I had a conversation tonight that threw me off balance. A male friend told me that he had feelings for me. I am honestly flattered, but I don’t feel the same way. I asked him why, and he said because I’m easy to love. He isn’t the first person to tell me that.
I honestly can not have feelings like that for anyone else. In the past two years, I was simultaneously in love with three people. Not one, not two, but three very different people. My heart literally can not take anymore.
I was sitting in the basement, crying. My husband came downstairs, and wanted to know what was wrong. I told him about my conversation. He got angry. I thought he was angry at me. He was angry that another man had feelings for me. He feels threatened by that.
To me, he’s angry because he doesn’t trust me. And to be honest, he has a right to not trust me. I have given him a reason to not trust me. But he says it isn’t me he doesn’t trust, but the guy. But what would the guy do if I didn’t let him?
My husband is being territorial. Part of me likes that, but part of me doesn’t like it. I know he doubts my loyalty, and it’s my fault. My actions put that doubt in his head. He keeps saying it’s not me, it’s the guy. But I think that’s bull.
I’m tired. Physically and mentally tired. I can’t help how someone else feels about me. I didn’t encourage it. I never encouraged any of it. I just talked to people as friends.

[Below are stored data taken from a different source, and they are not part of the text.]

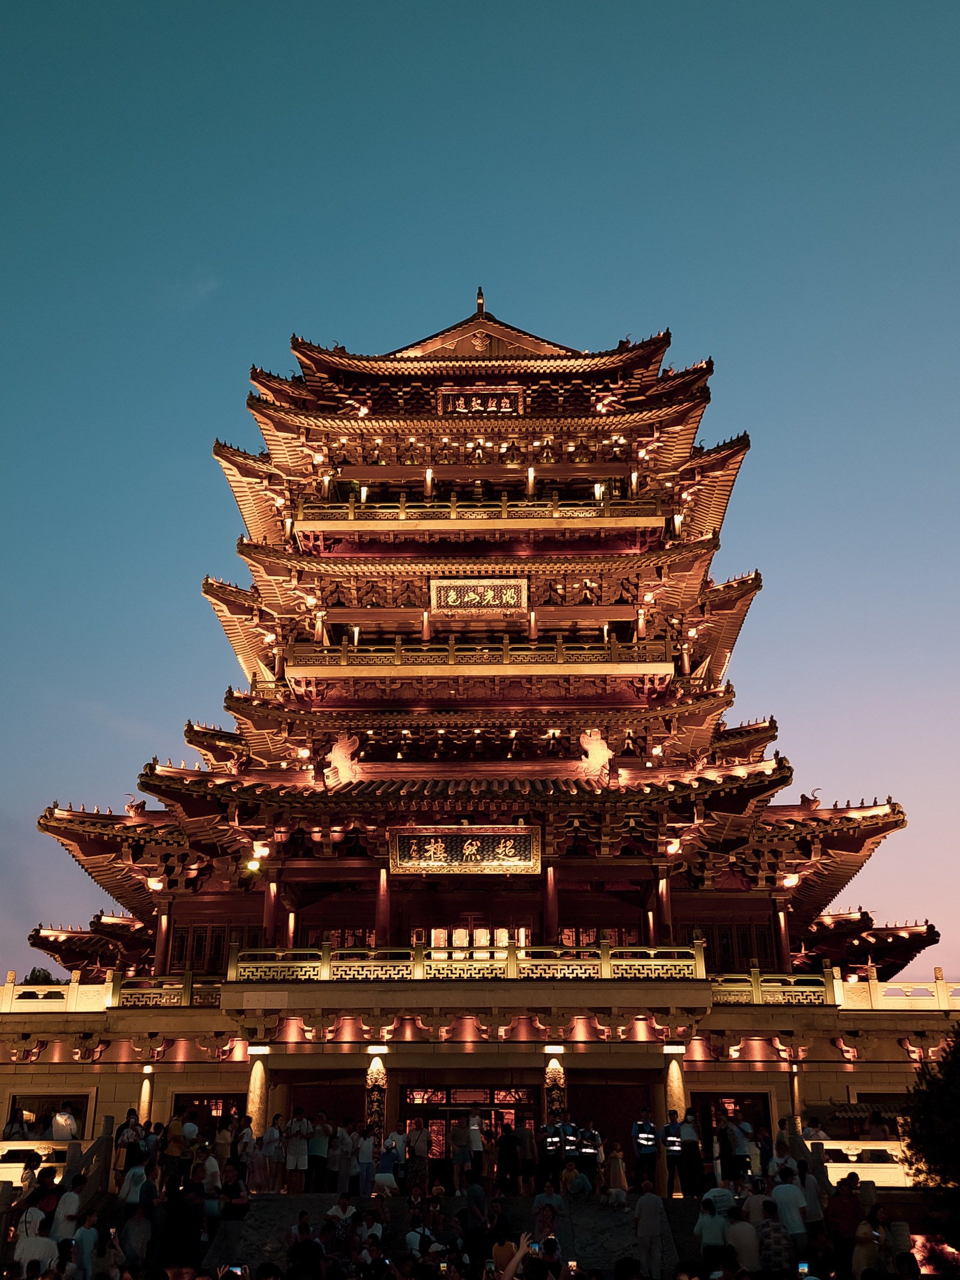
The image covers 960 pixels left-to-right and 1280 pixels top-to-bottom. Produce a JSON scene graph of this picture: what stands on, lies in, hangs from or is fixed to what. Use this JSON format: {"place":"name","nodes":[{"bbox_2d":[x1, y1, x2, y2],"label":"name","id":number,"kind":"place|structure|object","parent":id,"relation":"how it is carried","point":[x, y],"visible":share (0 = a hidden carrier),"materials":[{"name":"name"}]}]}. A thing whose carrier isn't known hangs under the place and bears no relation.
{"place":"outdoors","nodes":[
{"label":"outdoors","id":0,"kind":"place"},
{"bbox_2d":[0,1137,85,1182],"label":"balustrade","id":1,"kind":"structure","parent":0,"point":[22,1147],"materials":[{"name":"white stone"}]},
{"bbox_2d":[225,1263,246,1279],"label":"smartphone","id":2,"kind":"object","parent":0,"point":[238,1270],"visible":0.96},
{"bbox_2d":[206,1191,721,1279],"label":"stone staircase","id":3,"kind":"structure","parent":0,"point":[623,1216],"materials":[{"name":"stone"}]},
{"bbox_2d":[114,1108,144,1173],"label":"person","id":4,"kind":"object","parent":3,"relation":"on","point":[127,1122],"visible":0.79},
{"bbox_2d":[117,1156,147,1205],"label":"person","id":5,"kind":"object","parent":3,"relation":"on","point":[133,1192],"visible":0.79},
{"bbox_2d":[161,1115,184,1187],"label":"person","id":6,"kind":"object","parent":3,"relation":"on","point":[172,1152],"visible":0.89},
{"bbox_2d":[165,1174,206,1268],"label":"person","id":7,"kind":"object","parent":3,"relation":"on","point":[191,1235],"visible":0.97},
{"bbox_2d":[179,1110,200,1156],"label":"person","id":8,"kind":"object","parent":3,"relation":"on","point":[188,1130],"visible":0.68},
{"bbox_2d":[201,1152,224,1231],"label":"person","id":9,"kind":"object","parent":3,"relation":"on","point":[212,1170],"visible":0.85},
{"bbox_2d":[213,1118,233,1167],"label":"person","id":10,"kind":"object","parent":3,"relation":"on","point":[222,1152],"visible":0.71},
{"bbox_2d":[214,1167,249,1271],"label":"person","id":11,"kind":"object","parent":3,"relation":"on","point":[241,1206],"visible":0.97},
{"bbox_2d":[234,1114,256,1186],"label":"person","id":12,"kind":"object","parent":3,"relation":"on","point":[246,1152],"visible":0.91},
{"bbox_2d":[261,1115,285,1192],"label":"person","id":13,"kind":"object","parent":3,"relation":"on","point":[275,1127],"visible":0.98},
{"bbox_2d":[284,1111,310,1191],"label":"person","id":14,"kind":"object","parent":3,"relation":"on","point":[302,1125],"visible":0.99},
{"bbox_2d":[306,1111,330,1190],"label":"person","id":15,"kind":"object","parent":3,"relation":"on","point":[317,1152],"visible":0.98},
{"bbox_2d":[324,1193,355,1244],"label":"person","id":16,"kind":"object","parent":3,"relation":"on","point":[338,1211],"visible":0.84},
{"bbox_2d":[331,1123,351,1193],"label":"person","id":17,"kind":"object","parent":3,"relation":"on","point":[341,1178],"visible":0.95},
{"bbox_2d":[355,1123,377,1192],"label":"person","id":18,"kind":"object","parent":3,"relation":"on","point":[365,1144],"visible":0.97},
{"bbox_2d":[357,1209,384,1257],"label":"person","id":19,"kind":"object","parent":3,"relation":"on","point":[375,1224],"visible":0.88},
{"bbox_2d":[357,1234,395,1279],"label":"person","id":20,"kind":"object","parent":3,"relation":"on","point":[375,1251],"visible":0.99},
{"bbox_2d":[373,1145,399,1196],"label":"person","id":21,"kind":"object","parent":3,"relation":"on","point":[383,1163],"visible":0.92},
{"bbox_2d":[384,1120,408,1181],"label":"person","id":22,"kind":"object","parent":3,"relation":"on","point":[394,1136],"visible":0.82},
{"bbox_2d":[407,1122,430,1192],"label":"person","id":23,"kind":"object","parent":3,"relation":"on","point":[420,1144],"visible":0.95},
{"bbox_2d":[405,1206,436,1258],"label":"person","id":24,"kind":"object","parent":3,"relation":"on","point":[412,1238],"visible":0.92},
{"bbox_2d":[450,1121,472,1189],"label":"person","id":25,"kind":"object","parent":3,"relation":"on","point":[463,1155],"visible":0.97},
{"bbox_2d":[467,1112,485,1175],"label":"person","id":26,"kind":"object","parent":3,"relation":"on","point":[476,1127],"visible":0.87},
{"bbox_2d":[461,1172,491,1267],"label":"person","id":27,"kind":"object","parent":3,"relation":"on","point":[478,1200],"visible":0.98},
{"bbox_2d":[496,1124,519,1192],"label":"person","id":28,"kind":"object","parent":3,"relation":"on","point":[505,1155],"visible":0.99},
{"bbox_2d":[516,1122,536,1193],"label":"person","id":29,"kind":"object","parent":3,"relation":"on","point":[529,1163],"visible":0.96},
{"bbox_2d":[538,1120,562,1188],"label":"person","id":30,"kind":"object","parent":3,"relation":"on","point":[552,1147],"visible":0.96},
{"bbox_2d":[531,1182,569,1258],"label":"person","id":31,"kind":"object","parent":3,"relation":"on","point":[544,1203],"visible":0.74},
{"bbox_2d":[559,1120,579,1170],"label":"person","id":32,"kind":"object","parent":3,"relation":"on","point":[573,1141],"visible":0.86},
{"bbox_2d":[562,1162,591,1198],"label":"person","id":33,"kind":"object","parent":3,"relation":"on","point":[576,1173],"visible":0.97},
{"bbox_2d":[577,1122,602,1189],"label":"person","id":34,"kind":"object","parent":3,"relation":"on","point":[592,1155],"visible":0.82},
{"bbox_2d":[605,1140,628,1199],"label":"person","id":35,"kind":"object","parent":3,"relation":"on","point":[615,1155],"visible":0.96},
{"bbox_2d":[632,1114,658,1190],"label":"person","id":36,"kind":"object","parent":3,"relation":"on","point":[642,1141],"visible":0.96},
{"bbox_2d":[631,1182,668,1275],"label":"man","id":37,"kind":"object","parent":3,"relation":"on","point":[642,1222],"visible":0.99},
{"bbox_2d":[662,1112,686,1201],"label":"person","id":38,"kind":"object","parent":3,"relation":"on","point":[673,1149],"visible":0.9},
{"bbox_2d":[677,1113,700,1199],"label":"person","id":39,"kind":"object","parent":3,"relation":"on","point":[687,1155],"visible":0.95},
{"bbox_2d":[701,1174,735,1219],"label":"person","id":40,"kind":"object","parent":3,"relation":"on","point":[716,1192],"visible":0.68},
{"bbox_2d":[722,1115,750,1183],"label":"person","id":41,"kind":"object","parent":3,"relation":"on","point":[742,1152],"visible":0.95},
{"bbox_2d":[738,1119,760,1175],"label":"person","id":42,"kind":"object","parent":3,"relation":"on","point":[748,1127],"visible":0.69},
{"bbox_2d":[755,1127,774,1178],"label":"person","id":43,"kind":"object","parent":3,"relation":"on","point":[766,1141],"visible":0.7},
{"bbox_2d":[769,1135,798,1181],"label":"person","id":44,"kind":"object","parent":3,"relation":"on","point":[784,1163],"visible":0.64},
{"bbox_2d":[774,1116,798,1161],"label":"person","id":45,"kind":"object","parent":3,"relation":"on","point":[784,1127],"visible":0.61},
{"bbox_2d":[0,0,959,983],"label":"sky","id":46,"kind":"structure","parent":0,"point":[465,6],"materials":[{"name":"blue"}]},
{"bbox_2d":[0,300,959,1196],"label":"pagoda","id":47,"kind":"structure","parent":0,"point":[874,832],"materials":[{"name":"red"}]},
{"bbox_2d":[2,1109,28,1139],"label":"person","id":48,"kind":"object","parent":47,"relation":"on","point":[14,1127],"visible":0.71},
{"bbox_2d":[3,1091,91,1137],"label":"window","id":49,"kind":"structure","parent":47,"relation":"in","point":[43,1098],"materials":[{"name":"brown"}]},
{"bbox_2d":[0,970,111,1012],"label":"stone balustrade","id":50,"kind":"object","parent":47,"relation":"on","point":[9,996],"visible":0.71,"materials":[{"name":"white stone"}]},
{"bbox_2d":[49,1104,79,1139],"label":"person","id":51,"kind":"object","parent":47,"relation":"on","point":[64,1130],"visible":0.82},
{"bbox_2d":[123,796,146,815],"label":"roof ornament","id":52,"kind":"object","parent":47,"relation":"on","point":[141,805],"visible":0.86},
{"bbox_2d":[137,1063,155,1125],"label":"column","id":53,"kind":"structure","parent":47,"relation":"attached to","point":[146,1093],"materials":[{"name":"stone"}]},
{"bbox_2d":[103,971,219,1008],"label":"balcony railing","id":54,"kind":"object","parent":47,"relation":"on","point":[183,1001],"visible":0.68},
{"bbox_2d":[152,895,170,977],"label":"column","id":55,"kind":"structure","parent":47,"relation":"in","point":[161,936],"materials":[{"name":"red paint"}]},
{"bbox_2d":[173,1092,244,1133],"label":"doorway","id":56,"kind":"structure","parent":47,"relation":"in","point":[183,1101],"materials":[{"name":"brown wood"}]},
{"bbox_2d":[167,921,267,972],"label":"window","id":57,"kind":"structure","parent":47,"relation":"in","point":[183,939],"materials":[{"name":"brown wood"}]},
{"bbox_2d":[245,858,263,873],"label":"floodlight","id":58,"kind":"object","parent":47,"relation":"attached to","point":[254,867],"visible":0.97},
{"bbox_2d":[246,1047,270,1132],"label":"column","id":59,"kind":"structure","parent":47,"relation":"in","point":[259,1074],"materials":[{"name":"stone"}]},
{"bbox_2d":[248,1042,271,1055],"label":"lamp","id":60,"kind":"object","parent":47,"relation":"attached to","point":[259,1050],"visible":0.94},
{"bbox_2d":[263,878,282,946],"label":"column","id":61,"kind":"structure","parent":47,"relation":"in","point":[273,899],"materials":[{"name":"red paint"}]},
{"bbox_2d":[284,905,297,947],"label":"column","id":62,"kind":"structure","parent":47,"relation":"in","point":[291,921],"materials":[{"name":"red"}]},
{"bbox_2d":[323,733,363,788],"label":"statue","id":63,"kind":"object","parent":47,"relation":"on","point":[338,759],"visible":0.91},
{"bbox_2d":[364,1055,387,1142],"label":"column","id":64,"kind":"structure","parent":47,"relation":"attached to","point":[375,1103],"materials":[{"name":"stone"}]},
{"bbox_2d":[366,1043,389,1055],"label":"lamp","id":65,"kind":"object","parent":47,"relation":"attached to","point":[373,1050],"visible":0.94,"materials":[{"name":"white"}]},
{"bbox_2d":[374,862,391,944],"label":"column","id":66,"kind":"structure","parent":47,"relation":"in","point":[383,880],"materials":[{"name":"red paint"}]},
{"bbox_2d":[389,826,542,876],"label":"sign","id":67,"kind":"object","parent":47,"relation":"attached to","point":[441,851],"visible":0.98,"materials":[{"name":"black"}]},
{"bbox_2d":[229,941,707,979],"label":"balcony railing","id":68,"kind":"object","parent":47,"relation":"on","point":[325,958],"visible":0.76,"materials":[{"name":"stone"}]},
{"bbox_2d":[401,1082,537,1173],"label":"entrance door","id":69,"kind":"structure","parent":47,"relation":"in","point":[431,1114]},
{"bbox_2d":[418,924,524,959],"label":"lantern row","id":70,"kind":"structure","parent":47,"relation":"in","point":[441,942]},
{"bbox_2d":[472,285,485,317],"label":"roof ornament","id":71,"kind":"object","parent":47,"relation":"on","point":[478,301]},
{"bbox_2d":[283,638,675,680],"label":"balcony railing","id":72,"kind":"object","parent":47,"relation":"attached to","point":[344,654],"visible":0.73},
{"bbox_2d":[429,577,530,614],"label":"plaque","id":73,"kind":"object","parent":47,"relation":"attached to","point":[441,603],"visible":0.97,"materials":[{"name":"gold wood"}]},
{"bbox_2d":[436,386,523,415],"label":"sign","id":74,"kind":"object","parent":47,"relation":"attached to","point":[449,407],"visible":0.87,"materials":[{"name":"wood"}]},
{"bbox_2d":[293,497,668,534],"label":"balcony railing","id":75,"kind":"object","parent":47,"relation":"attached to","point":[349,515],"visible":0.65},
{"bbox_2d":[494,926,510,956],"label":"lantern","id":76,"kind":"object","parent":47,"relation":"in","point":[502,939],"visible":0.51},
{"bbox_2d":[542,862,559,945],"label":"column","id":77,"kind":"structure","parent":47,"relation":"in","point":[550,883],"materials":[{"name":"red paint"}]},
{"bbox_2d":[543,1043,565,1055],"label":"lamp","id":78,"kind":"object","parent":47,"relation":"attached to","point":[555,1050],"visible":0.94,"materials":[{"name":"white"}]},
{"bbox_2d":[543,1057,567,1125],"label":"column","id":79,"kind":"structure","parent":47,"relation":"attached to","point":[550,1079],"materials":[{"name":"stone"}]},
{"bbox_2d":[576,728,612,781],"label":"statue","id":80,"kind":"object","parent":47,"relation":"on","point":[589,749],"visible":0.92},
{"bbox_2d":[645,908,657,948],"label":"column","id":81,"kind":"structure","parent":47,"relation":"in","point":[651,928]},
{"bbox_2d":[654,867,673,943],"label":"column","id":82,"kind":"structure","parent":47,"relation":"in","point":[666,896],"materials":[{"name":"red paint"}]},
{"bbox_2d":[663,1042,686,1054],"label":"lamp","id":83,"kind":"object","parent":47,"relation":"attached to","point":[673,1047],"visible":0.95,"materials":[{"name":"white"}]},
{"bbox_2d":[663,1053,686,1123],"label":"column","id":84,"kind":"structure","parent":47,"relation":"in","point":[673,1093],"materials":[{"name":"stone"}]},
{"bbox_2d":[691,1091,771,1153],"label":"doorway","id":85,"kind":"structure","parent":47,"relation":"in","point":[703,1095],"materials":[{"name":"brown wood"}]},
{"bbox_2d":[694,921,781,972],"label":"window","id":86,"kind":"structure","parent":47,"relation":"in","point":[713,947],"materials":[{"name":"brown wood"}]},
{"bbox_2d":[712,967,837,1005],"label":"balcony railing","id":87,"kind":"object","parent":47,"relation":"on","point":[755,985],"visible":0.65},
{"bbox_2d":[774,900,791,970],"label":"column","id":88,"kind":"structure","parent":47,"relation":"in","point":[784,942],"materials":[{"name":"red"}]},
{"bbox_2d":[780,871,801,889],"label":"lamp","id":89,"kind":"object","parent":47,"relation":"attached to","point":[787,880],"visible":0.77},
{"bbox_2d":[787,1062,803,1133],"label":"column","id":90,"kind":"structure","parent":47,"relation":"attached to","point":[795,1087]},
{"bbox_2d":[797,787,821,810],"label":"roof ornament","id":91,"kind":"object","parent":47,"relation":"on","point":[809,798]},
{"bbox_2d":[838,970,959,1011],"label":"stone balustrade","id":92,"kind":"object","parent":47,"relation":"on","point":[871,988],"visible":0.74,"materials":[{"name":"white stone"}]},
{"bbox_2d":[797,1260,810,1279],"label":"smartphone","id":93,"kind":"object","parent":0,"point":[803,1268],"visible":0.86,"materials":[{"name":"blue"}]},
{"bbox_2d":[810,1138,916,1186],"label":"balustrade","id":94,"kind":"structure","parent":0,"point":[866,1147],"materials":[{"name":"stone"}]},
{"label":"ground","id":95,"kind":"structure","parent":0},
{"bbox_2d":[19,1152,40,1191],"label":"person","id":96,"kind":"object","parent":95,"relation":"on","point":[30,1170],"visible":0.62},
{"bbox_2d":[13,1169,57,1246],"label":"person","id":97,"kind":"object","parent":95,"relation":"on","point":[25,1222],"visible":0.64},
{"bbox_2d":[12,1205,59,1272],"label":"person","id":98,"kind":"object","parent":95,"relation":"on","point":[30,1240],"visible":0.94},
{"bbox_2d":[21,965,57,984],"label":"tree","id":99,"kind":"object","parent":95,"relation":"on","point":[48,975],"visible":0.14,"materials":[{"name":"green plant"}]},
{"bbox_2d":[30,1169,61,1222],"label":"person","id":100,"kind":"object","parent":95,"relation":"on","point":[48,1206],"visible":0.59},
{"bbox_2d":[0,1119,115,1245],"label":"stone balustrade","id":101,"kind":"object","parent":95,"relation":"on","point":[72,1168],"visible":0.66,"materials":[{"name":"stone"}]},
{"bbox_2d":[52,1177,82,1242],"label":"person","id":102,"kind":"object","parent":95,"relation":"on","point":[75,1200],"visible":0.78},
{"bbox_2d":[69,1210,99,1279],"label":"person","id":103,"kind":"object","parent":95,"relation":"on","point":[93,1232],"visible":0.94},
{"bbox_2d":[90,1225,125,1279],"label":"person","id":104,"kind":"object","parent":95,"relation":"on","point":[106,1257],"visible":0.94},
{"bbox_2d":[119,1200,154,1270],"label":"person","id":105,"kind":"object","parent":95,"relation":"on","point":[138,1222],"visible":0.97},
{"bbox_2d":[286,1216,324,1279],"label":"person","id":106,"kind":"object","parent":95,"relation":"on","point":[294,1249],"visible":0.99},
{"bbox_2d":[491,1224,528,1279],"label":"person","id":107,"kind":"object","parent":95,"relation":"on","point":[497,1254],"visible":0.92},
{"bbox_2d":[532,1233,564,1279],"label":"person","id":108,"kind":"object","parent":95,"relation":"on","point":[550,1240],"visible":0.92},
{"bbox_2d":[693,1197,727,1268],"label":"person","id":109,"kind":"object","parent":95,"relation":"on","point":[713,1222],"visible":0.97},
{"bbox_2d":[724,1208,760,1272],"label":"person","id":110,"kind":"object","parent":95,"relation":"on","point":[737,1227],"visible":0.9},
{"bbox_2d":[754,1199,793,1274],"label":"person","id":111,"kind":"object","parent":95,"relation":"on","point":[771,1222],"visible":0.97},
{"bbox_2d":[770,1164,807,1244],"label":"man","id":112,"kind":"object","parent":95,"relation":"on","point":[792,1224],"visible":0.83},
{"bbox_2d":[798,1159,823,1226],"label":"person","id":113,"kind":"object","parent":95,"relation":"on","point":[808,1181],"visible":0.62},
{"bbox_2d":[804,1116,830,1143],"label":"person","id":114,"kind":"object","parent":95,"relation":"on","point":[818,1133],"visible":0.6},
{"bbox_2d":[825,1175,863,1251],"label":"person","id":115,"kind":"object","parent":95,"relation":"on","point":[850,1198],"visible":0.88},
{"bbox_2d":[850,1200,886,1279],"label":"person","id":116,"kind":"object","parent":95,"relation":"on","point":[861,1238],"visible":0.92},
{"bbox_2d":[898,1022,959,1247],"label":"tree","id":117,"kind":"object","parent":95,"relation":"on","point":[953,1152],"visible":0.98,"materials":[{"name":"green plant"}]}
]}

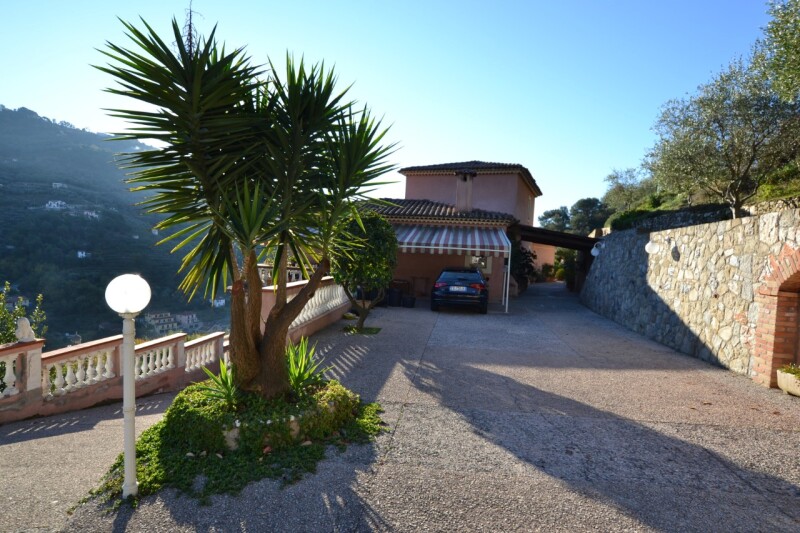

I do have to admit though, I am honestly blessed when it comes to being loved. And that is truly an amazing feeling. Some people never find love, but somehow I have it in abundance.
I don’t understand this. I didn’t ask for it. I used to think men and women could be friends, but that is obviously not true. And that makes me sad.
One thing I have learned in the last two years, is that life is unexpected, and often times weird. But I’m going to enjoy what I can of it.